## Aim of the task
In the text on computing power for the metaverse, how long does it say the mobile business took to achieve a 1,000-fold change in data speeds?

## Exercise text

•••

Metaverse at scale implies some fairly dramatic increases in computational resources and, to a lesser extent, bandwidth.
Some believe the next-generation internet could require a three-order-of-magnitude (1,000 times) increase in computing power, to support lots of artificial intelligence, 3D rendering, metaverse and distributed applications.
The issue is how that compares with historical increases in computational power. In the past, we would expect to see a 1,000-fold improvement in computation support perhaps every couple of decades.
Will that be fast enough to support ubiquitous metaverse experiences? There is reasons for both optimism and concern.
The mobile business, for example, has taken about three decades to achieve 1,000 times change in data speeds, for example. We can assume raw compute changes faster, but even then, based strictly on Moore’s Law rates of improvement in computing power alone, it might still require two decades to achieve a 1,000 times change.
For digital infrastructure, a 1,000-fold increase in supplied computing capability might well require any number of changes. Chip density probably has to change in different ways. More use of application-specific processors seems likely.
A revamping of cloud computing architecture towards the edge, to minimize latency, is almost certainly required.
Rack density likely must change as well, as it is hard to envision a 1,000-fold increase in rack real estate over the next couple of decades. Nor does it seem likely that cooling and power requirements can simply scale linearly by 1,000 times.
Still, there is reason for optimism. Consider the advances in computational support to support artificial intelligence and generative AI, to support use cases such as ChatGPT.
“We've accelerated and advanced AI processing by a million x over the last decade,” said Jensen Huang, Nvidia CEO. “Moore's Law, in its best days, would have delivered 100x in a decade.”
“We've made large language model processing a million times faster,” he said. “What would have taken a couple of months in the beginning, now it happens in about 10 days.”
In other words, vast increases in computational power might well hit the 1,000 times requirement, should it prove necessary.
And improvements on a number of scales will enable such growth, beyond Moore’s Law and chip density. As it turns out, many parameters can be improved.
“No AI in itself is an application,” Huang says. Preprocessing and post-processing often represents half or two-thirds of the overall workload, he pointed out.
By accelerating the entire end-to-end pipeline, from preprocessing, from data ingestion, data processing, all the way to the preprocessing all the way to post processing, “we're able to accelerate the entire pipeline versus just accelerating half of the pipeline,” said Huang.
The point is that metaverse requirements--even assuming a 1,000-fold increase in computational support within a decade or so--seem feasible, given what is happening with artificial intelligence processing gains.

•••

## Supplied records
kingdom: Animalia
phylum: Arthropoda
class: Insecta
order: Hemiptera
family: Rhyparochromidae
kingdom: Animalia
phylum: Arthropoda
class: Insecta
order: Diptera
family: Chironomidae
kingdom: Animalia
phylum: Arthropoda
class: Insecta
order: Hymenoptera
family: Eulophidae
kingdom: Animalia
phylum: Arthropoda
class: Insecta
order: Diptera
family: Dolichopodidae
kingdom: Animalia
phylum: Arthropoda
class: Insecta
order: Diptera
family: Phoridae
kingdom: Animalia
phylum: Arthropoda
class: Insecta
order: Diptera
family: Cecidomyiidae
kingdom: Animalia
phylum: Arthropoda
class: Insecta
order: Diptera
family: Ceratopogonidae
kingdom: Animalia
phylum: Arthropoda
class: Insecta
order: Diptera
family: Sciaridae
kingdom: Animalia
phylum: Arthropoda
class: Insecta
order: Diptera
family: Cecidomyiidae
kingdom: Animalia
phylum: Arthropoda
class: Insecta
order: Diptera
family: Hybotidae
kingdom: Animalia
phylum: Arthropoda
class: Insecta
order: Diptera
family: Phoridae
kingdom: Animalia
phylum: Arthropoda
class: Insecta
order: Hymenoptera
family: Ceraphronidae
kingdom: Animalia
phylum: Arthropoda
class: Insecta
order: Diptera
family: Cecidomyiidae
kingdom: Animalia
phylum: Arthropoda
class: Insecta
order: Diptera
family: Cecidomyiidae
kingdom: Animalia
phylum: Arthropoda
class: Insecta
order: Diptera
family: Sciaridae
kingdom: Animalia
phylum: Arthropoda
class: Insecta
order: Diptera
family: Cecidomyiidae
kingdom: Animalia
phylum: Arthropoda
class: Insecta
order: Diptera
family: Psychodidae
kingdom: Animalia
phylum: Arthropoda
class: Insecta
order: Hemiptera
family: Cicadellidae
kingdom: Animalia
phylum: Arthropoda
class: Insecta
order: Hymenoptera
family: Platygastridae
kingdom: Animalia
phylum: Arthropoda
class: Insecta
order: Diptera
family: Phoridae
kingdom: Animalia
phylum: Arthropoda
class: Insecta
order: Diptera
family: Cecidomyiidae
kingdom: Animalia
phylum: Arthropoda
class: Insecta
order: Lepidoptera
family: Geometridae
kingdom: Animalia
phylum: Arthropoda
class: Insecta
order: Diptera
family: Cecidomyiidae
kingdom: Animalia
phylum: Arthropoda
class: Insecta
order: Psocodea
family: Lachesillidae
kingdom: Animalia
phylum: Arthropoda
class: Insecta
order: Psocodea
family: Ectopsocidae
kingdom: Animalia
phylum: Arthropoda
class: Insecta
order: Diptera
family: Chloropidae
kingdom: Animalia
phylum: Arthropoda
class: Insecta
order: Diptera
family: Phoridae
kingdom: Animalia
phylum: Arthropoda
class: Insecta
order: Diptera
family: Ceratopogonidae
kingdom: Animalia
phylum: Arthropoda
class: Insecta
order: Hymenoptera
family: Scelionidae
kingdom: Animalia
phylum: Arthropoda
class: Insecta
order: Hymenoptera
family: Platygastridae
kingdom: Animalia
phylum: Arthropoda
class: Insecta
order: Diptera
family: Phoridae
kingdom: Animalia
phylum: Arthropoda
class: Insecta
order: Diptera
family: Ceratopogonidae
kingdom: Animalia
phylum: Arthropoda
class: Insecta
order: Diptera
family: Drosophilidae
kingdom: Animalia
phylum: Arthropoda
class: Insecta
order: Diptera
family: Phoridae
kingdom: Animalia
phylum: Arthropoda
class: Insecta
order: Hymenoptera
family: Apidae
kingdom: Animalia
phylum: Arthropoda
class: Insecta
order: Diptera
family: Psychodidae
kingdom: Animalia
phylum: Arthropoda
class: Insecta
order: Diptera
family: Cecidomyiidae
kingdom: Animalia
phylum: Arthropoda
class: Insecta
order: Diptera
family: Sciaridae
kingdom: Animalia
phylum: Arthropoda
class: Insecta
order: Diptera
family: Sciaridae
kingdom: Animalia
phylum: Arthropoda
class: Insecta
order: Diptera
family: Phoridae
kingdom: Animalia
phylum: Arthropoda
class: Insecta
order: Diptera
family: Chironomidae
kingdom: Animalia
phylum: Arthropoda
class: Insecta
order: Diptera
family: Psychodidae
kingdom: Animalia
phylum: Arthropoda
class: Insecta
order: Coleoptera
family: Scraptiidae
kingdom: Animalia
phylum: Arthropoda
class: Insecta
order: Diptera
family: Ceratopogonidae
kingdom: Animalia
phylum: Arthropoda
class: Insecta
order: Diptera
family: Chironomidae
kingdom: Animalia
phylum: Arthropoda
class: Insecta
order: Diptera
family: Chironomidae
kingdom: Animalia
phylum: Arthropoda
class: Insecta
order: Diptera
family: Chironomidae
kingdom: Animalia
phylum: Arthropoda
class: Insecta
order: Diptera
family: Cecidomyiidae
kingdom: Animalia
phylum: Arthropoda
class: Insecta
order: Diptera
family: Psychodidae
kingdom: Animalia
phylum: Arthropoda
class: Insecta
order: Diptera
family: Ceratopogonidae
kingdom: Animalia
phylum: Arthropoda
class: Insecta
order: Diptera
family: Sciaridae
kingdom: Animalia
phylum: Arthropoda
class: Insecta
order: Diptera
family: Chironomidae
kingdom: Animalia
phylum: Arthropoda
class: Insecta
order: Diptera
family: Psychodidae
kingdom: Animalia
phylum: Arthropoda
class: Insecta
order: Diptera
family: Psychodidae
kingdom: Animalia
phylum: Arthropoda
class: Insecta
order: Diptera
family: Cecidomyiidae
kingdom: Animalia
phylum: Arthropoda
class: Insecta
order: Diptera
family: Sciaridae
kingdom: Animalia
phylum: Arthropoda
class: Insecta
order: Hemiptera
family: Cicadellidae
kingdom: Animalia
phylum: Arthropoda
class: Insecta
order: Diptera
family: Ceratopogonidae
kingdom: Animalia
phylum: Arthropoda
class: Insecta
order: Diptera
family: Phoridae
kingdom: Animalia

•••

## Response to this exercise
About three decades.